The European Commission unveiled plans on Dec. 8 to clamp down on speculators in commodities and combat insider trading and manipulation of gas and power markets as it sought to catch up with Washington’s tough regime.
The EU’s financial services chief, Michel Barnier, and its energy commissioner, Guenther Oettinger want traders to disclose buying and selling of stocks, bonds and derivatives, a cap on mega-trades and power for regulators to curb the speculators suspected of driving food and energy prices to record highs in 2008.
“If someone is doing something which affects the market then he or she must be held to account,” Michel Barnier, the EU commissioner in charge of the reform, told journalists. “Hyper-speculation is scandalous.”

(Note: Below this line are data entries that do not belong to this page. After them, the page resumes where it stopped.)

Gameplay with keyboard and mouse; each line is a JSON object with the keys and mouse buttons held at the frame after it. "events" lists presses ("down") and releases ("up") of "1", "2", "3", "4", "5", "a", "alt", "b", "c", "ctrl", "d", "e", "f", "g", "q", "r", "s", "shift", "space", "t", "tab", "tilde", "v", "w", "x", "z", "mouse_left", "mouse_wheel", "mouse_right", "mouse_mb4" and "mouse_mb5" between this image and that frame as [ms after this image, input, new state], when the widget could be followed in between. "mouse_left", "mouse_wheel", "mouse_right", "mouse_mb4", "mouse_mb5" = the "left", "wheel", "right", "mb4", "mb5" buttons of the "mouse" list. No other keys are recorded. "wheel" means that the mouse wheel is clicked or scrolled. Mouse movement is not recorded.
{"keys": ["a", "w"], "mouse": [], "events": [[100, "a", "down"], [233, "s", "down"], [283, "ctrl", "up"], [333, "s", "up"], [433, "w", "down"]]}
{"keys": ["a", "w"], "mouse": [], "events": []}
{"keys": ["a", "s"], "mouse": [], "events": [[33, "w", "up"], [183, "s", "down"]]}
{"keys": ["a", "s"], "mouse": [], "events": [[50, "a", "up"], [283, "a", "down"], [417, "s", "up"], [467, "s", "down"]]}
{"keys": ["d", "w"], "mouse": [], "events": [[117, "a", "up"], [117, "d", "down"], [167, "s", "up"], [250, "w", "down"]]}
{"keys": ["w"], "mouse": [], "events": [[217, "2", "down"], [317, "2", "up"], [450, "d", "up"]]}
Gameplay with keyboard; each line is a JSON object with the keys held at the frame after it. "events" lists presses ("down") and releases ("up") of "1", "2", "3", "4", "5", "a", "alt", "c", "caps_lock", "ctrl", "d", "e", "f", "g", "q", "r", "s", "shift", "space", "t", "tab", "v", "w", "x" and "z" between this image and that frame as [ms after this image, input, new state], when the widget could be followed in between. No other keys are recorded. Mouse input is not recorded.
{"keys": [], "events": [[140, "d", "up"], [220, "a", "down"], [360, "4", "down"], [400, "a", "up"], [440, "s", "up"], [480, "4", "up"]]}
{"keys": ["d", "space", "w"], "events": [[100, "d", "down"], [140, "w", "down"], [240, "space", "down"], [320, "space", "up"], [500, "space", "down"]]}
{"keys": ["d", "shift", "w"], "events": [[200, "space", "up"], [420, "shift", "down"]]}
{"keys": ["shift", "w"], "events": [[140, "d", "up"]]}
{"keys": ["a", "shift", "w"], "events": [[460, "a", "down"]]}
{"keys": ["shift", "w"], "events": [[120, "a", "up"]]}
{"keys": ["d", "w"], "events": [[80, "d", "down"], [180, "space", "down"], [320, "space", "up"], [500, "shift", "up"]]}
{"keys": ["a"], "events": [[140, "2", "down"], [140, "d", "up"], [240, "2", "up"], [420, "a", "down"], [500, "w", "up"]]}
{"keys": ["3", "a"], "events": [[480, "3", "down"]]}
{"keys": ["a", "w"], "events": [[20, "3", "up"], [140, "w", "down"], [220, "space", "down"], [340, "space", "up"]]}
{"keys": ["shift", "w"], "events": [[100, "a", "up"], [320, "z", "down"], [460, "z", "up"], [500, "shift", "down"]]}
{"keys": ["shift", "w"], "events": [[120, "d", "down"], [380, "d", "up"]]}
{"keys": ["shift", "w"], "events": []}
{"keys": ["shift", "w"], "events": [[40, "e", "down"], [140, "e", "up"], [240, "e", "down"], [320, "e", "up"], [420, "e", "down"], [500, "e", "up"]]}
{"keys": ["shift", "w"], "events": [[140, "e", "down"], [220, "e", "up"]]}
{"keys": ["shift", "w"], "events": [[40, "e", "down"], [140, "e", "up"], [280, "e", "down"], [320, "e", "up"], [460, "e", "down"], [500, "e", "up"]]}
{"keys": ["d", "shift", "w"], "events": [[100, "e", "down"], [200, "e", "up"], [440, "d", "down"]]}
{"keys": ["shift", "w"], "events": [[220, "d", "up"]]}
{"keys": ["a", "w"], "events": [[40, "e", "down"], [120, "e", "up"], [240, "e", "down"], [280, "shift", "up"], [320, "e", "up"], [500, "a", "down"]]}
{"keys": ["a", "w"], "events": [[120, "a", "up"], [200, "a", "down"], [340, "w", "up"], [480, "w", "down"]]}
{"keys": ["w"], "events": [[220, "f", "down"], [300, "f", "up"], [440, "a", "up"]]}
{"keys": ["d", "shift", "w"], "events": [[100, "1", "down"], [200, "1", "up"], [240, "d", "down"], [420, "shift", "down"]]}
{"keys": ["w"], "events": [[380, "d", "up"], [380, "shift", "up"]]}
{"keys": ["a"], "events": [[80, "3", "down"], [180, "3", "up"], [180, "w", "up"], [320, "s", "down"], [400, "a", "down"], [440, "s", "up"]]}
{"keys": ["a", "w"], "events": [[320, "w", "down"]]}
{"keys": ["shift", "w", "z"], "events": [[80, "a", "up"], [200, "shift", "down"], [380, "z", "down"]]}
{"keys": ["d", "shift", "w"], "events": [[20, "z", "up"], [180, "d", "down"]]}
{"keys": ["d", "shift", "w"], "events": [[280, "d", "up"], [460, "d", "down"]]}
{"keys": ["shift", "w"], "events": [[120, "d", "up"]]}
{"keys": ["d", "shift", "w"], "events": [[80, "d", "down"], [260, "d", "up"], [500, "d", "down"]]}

Barnier, a former French agriculture minister, proposed the new rules as France continues to push for tighter regulation of the sector, having taken over the presidency of the Group of 20 (G20) top global economies.
France, the EU’s biggest grain producer, wants to stem speculation on futures markets designed to help farmers guard against the risks of a poor crop by guaranteeing a payout at a fixed price.
In a parallel move to tackle energy speculators, Oettinger said rules in 2012 would stop power giants withholding energy capacity to force up prices in a market estimated to be worth about 500 billion euros ($660 billion) annually.